◆ **Work to be completed**
From the listing below, pick out each line with the word "coffee".

---+---

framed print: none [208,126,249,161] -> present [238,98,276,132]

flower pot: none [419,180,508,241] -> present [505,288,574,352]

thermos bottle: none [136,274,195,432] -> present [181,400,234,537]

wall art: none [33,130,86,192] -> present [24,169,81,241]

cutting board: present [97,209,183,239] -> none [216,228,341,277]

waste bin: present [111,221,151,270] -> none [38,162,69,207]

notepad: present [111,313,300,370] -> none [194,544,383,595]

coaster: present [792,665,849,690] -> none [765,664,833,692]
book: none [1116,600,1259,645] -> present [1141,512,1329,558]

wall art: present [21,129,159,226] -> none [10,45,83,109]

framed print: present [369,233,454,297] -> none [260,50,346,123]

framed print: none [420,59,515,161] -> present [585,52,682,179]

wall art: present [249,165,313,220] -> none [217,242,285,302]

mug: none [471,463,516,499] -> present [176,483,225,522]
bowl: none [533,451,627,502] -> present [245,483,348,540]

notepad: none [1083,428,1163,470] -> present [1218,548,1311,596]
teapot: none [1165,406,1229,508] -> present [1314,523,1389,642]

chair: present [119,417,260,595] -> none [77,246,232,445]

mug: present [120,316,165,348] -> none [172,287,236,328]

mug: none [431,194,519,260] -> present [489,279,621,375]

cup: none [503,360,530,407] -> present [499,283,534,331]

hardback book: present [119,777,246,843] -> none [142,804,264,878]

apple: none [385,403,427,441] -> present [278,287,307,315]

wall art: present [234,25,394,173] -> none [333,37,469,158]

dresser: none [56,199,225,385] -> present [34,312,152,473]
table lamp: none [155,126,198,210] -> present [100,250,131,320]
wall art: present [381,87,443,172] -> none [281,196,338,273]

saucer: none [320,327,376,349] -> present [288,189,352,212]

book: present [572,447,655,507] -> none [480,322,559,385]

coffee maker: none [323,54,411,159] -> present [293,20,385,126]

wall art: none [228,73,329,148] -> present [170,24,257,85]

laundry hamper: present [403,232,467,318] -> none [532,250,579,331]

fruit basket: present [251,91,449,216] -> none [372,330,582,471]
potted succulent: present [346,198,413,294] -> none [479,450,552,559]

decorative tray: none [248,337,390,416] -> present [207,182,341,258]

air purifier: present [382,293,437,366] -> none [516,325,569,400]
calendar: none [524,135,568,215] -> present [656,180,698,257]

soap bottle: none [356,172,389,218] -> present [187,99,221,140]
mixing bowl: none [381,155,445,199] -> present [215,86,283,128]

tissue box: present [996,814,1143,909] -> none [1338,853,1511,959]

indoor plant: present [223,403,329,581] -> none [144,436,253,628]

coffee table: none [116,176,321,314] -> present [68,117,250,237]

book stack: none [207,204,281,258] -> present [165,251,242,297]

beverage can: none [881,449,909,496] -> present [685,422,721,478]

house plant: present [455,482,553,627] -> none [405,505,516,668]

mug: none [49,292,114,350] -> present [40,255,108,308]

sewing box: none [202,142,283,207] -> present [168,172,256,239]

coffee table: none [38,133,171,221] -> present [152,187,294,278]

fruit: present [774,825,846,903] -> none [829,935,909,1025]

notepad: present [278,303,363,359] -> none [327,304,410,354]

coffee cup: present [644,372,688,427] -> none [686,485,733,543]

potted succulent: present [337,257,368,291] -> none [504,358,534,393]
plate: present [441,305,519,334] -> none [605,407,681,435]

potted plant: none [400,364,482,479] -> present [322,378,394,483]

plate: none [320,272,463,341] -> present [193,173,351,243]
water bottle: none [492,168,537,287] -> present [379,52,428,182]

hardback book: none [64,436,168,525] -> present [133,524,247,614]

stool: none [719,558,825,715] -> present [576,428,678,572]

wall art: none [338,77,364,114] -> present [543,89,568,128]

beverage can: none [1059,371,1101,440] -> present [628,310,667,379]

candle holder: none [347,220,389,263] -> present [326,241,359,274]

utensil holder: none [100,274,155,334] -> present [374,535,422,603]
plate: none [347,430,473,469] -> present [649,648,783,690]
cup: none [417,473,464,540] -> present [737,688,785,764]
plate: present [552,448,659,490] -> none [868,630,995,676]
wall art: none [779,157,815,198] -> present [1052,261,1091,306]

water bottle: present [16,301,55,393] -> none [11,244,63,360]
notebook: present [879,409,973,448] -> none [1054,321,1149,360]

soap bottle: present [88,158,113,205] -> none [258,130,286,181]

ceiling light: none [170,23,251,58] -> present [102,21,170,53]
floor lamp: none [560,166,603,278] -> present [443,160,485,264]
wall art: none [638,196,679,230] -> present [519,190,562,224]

---+---

◆ **Exercise output**
coffee maker: none [323,54,411,159] -> present [293,20,385,126]
coffee table: none [116,176,321,314] -> present [68,117,250,237]
coffee table: none [38,133,171,221] -> present [152,187,294,278]
coffee cup: present [644,372,688,427] -> none [686,485,733,543]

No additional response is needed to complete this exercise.